Ethical issues aside, something more bothered me about Honey Boo Boo…something I could not quite put my finger on. Was it the erratic behavior? The go-go juice? The pageants? The fact that Alana and her mother are self-proclaimed “rednecks” urging the populace to “redneckognize”? A recent episode of South Park put things into perspective for me; how ironic that the iconic television cartoon explained the ridiculous cartoon that is Honey Boo Boo.
Say what you will about South Park, but creators Matt Stone and Trey Parker do not shy away from harpooning deserving celebrities and highlighting truth. In their recent episode “Raising the Bar,” the creative team credits Honey Boo Boo and the TLC network with lowering rather than raising the bar for what Americans will accept as entertainment. Kudos to Stone and Parker for pointing out the ever declining quality of television programming and its power to lower viewers’ expectations and obliterate moral standards.
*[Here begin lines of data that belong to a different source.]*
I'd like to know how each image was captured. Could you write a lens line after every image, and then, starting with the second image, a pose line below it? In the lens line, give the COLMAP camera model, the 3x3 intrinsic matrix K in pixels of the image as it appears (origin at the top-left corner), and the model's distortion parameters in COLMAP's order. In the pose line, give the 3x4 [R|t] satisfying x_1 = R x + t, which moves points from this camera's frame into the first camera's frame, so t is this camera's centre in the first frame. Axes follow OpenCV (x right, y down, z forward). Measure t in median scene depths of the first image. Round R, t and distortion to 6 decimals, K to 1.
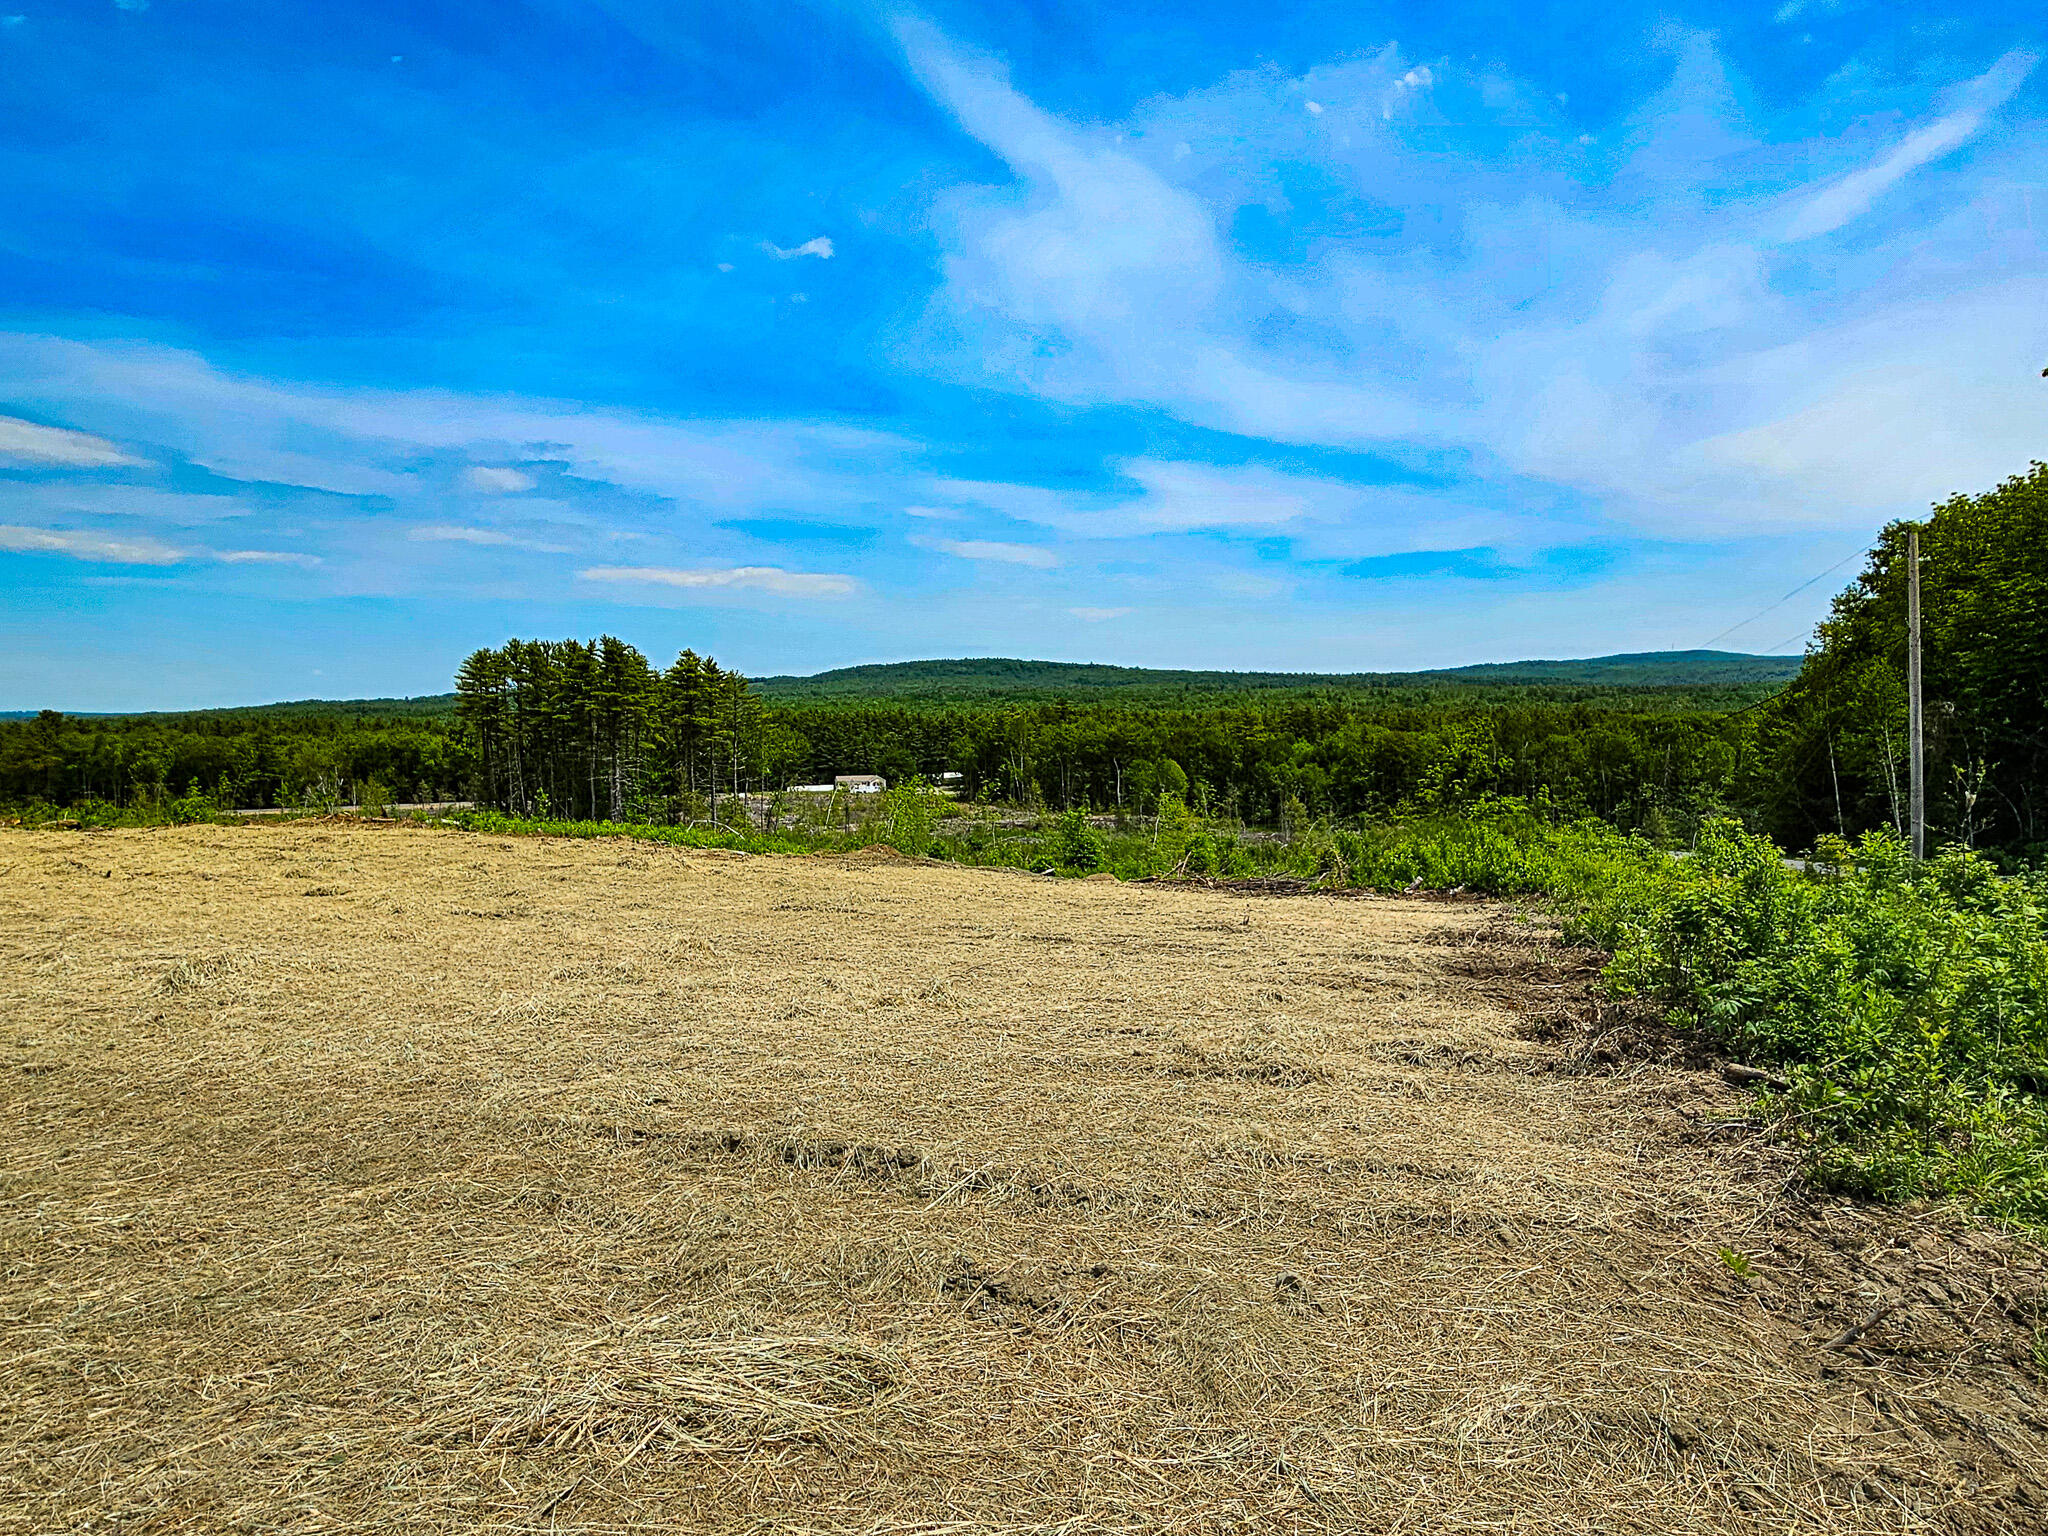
lens RADIAL K [[1164.5, 0, 1028.0], [0, 1164.5, 754.1], [0, 0, 1]] dist [-0.002149, -0.001430]
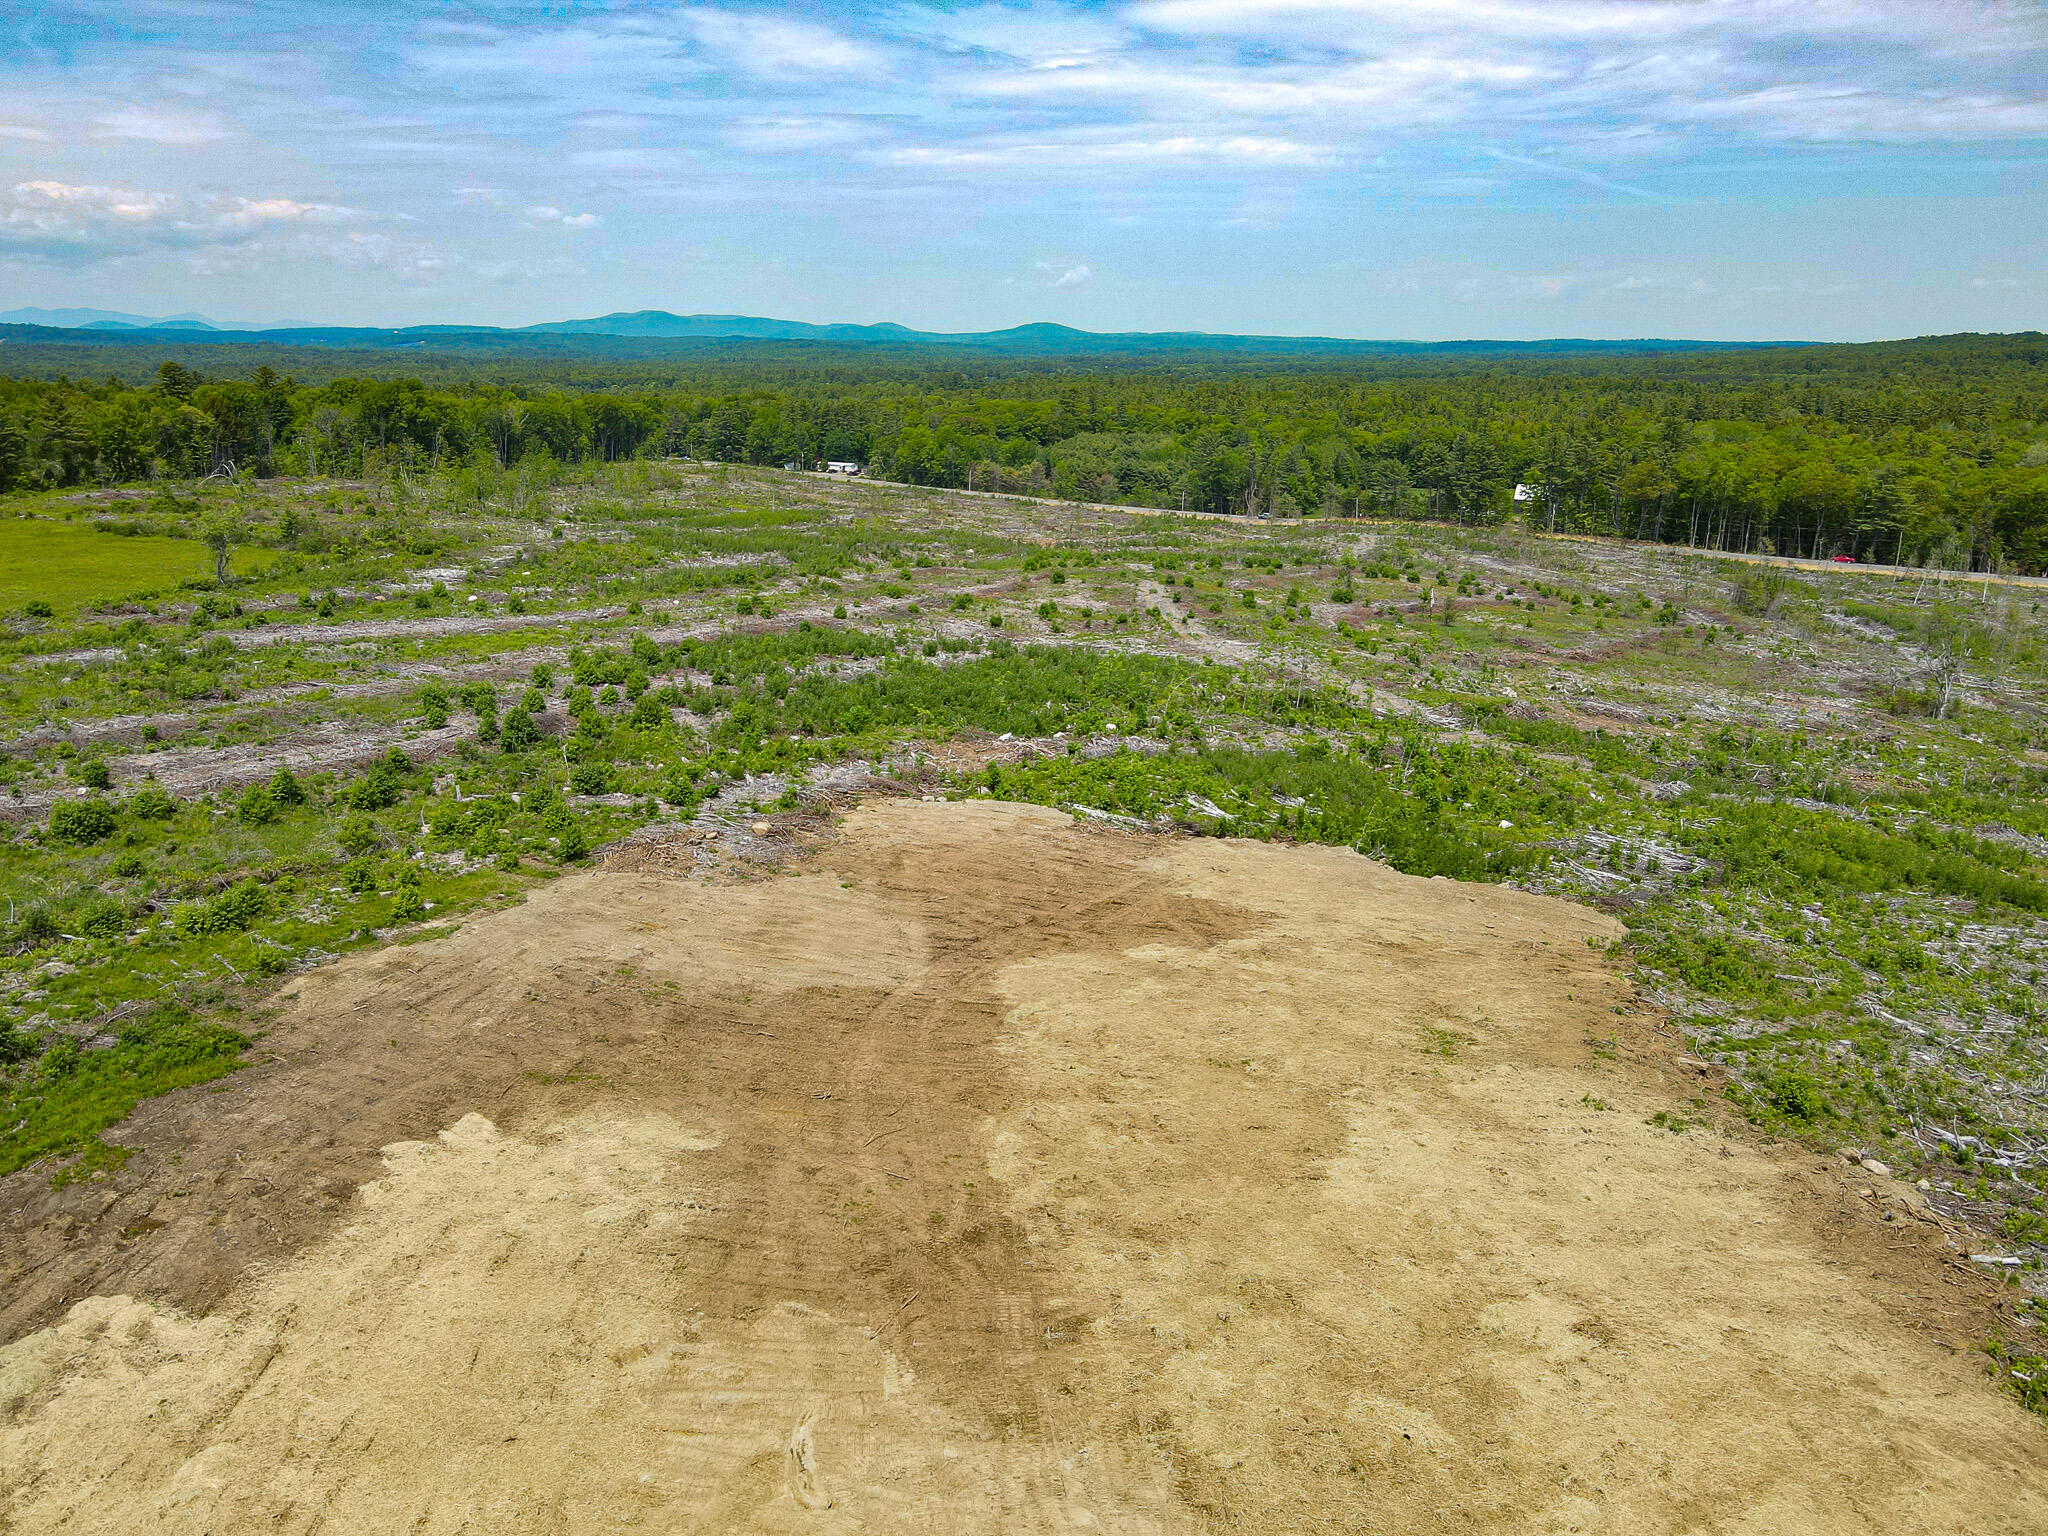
lens RADIAL K [[1509.6, 0, 1019.0], [0, 1509.6, 751.7], [0, 0, 1]] dist [0.000652, 0.018103]
pose [[0.460790, 0.243220, -0.853532, 0.011945], [-0.038637, 0.966302, 0.254496, -0.084084], [0.886668, -0.084291, 0.454660, -0.039068]]
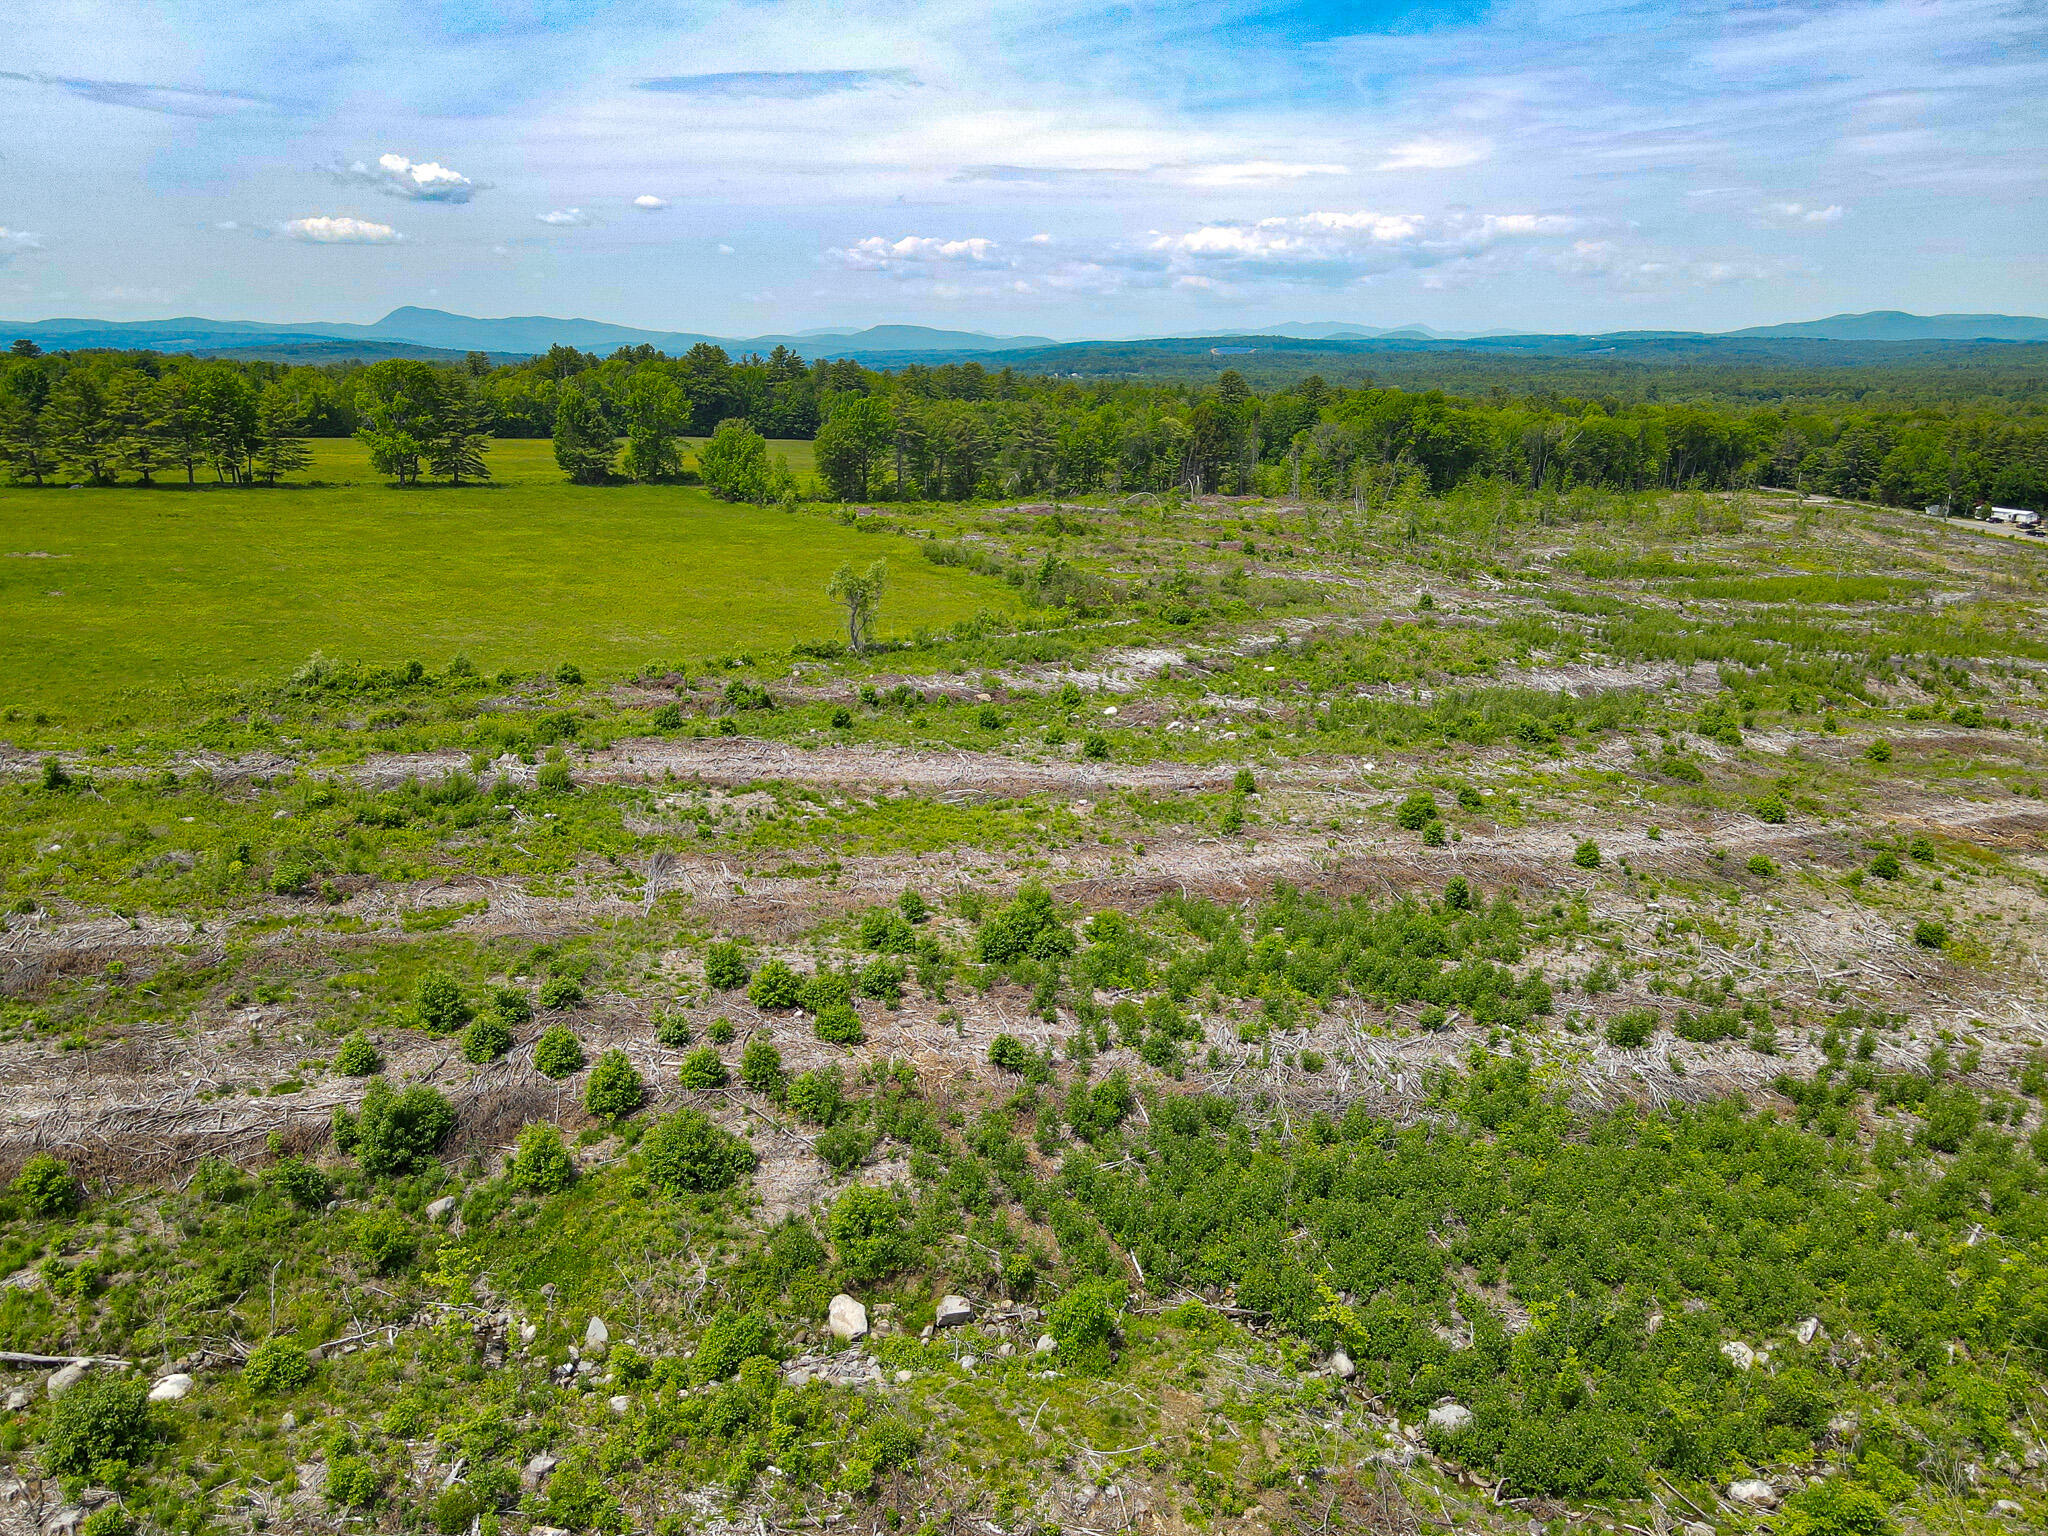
lens RADIAL K [[1509.6, 0, 1035.2], [0, 1509.6, 773.7], [0, 0, 1]] dist [0.000652, 0.018103]
pose [[-0.246296, 0.273006, -0.929949, -0.225404], [-0.030518, 0.956847, 0.288985, -0.086559], [0.968714, 0.099556, -0.227336, 0.132950]]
I feel sorry for Alana Thompson. I hope she puts her television earnings ($10,000 per episode) to good use (if there’s any left) in the future and lives a happy, decent life. When she looks back on her Honey Boo Boo persona with more mature eyes, will she be mortified, disillusioned by her mother’s influence, or will she be grateful for the income and notoriety? Will she follow in Shirley Temple’s footsteps and become a United States Ambassador to a foreign country? (Do Ambassadors “redneckognize?”) Or will Alana slip under the same fickle bar that granted and prolonged her fifteen minutes of fame in the first place?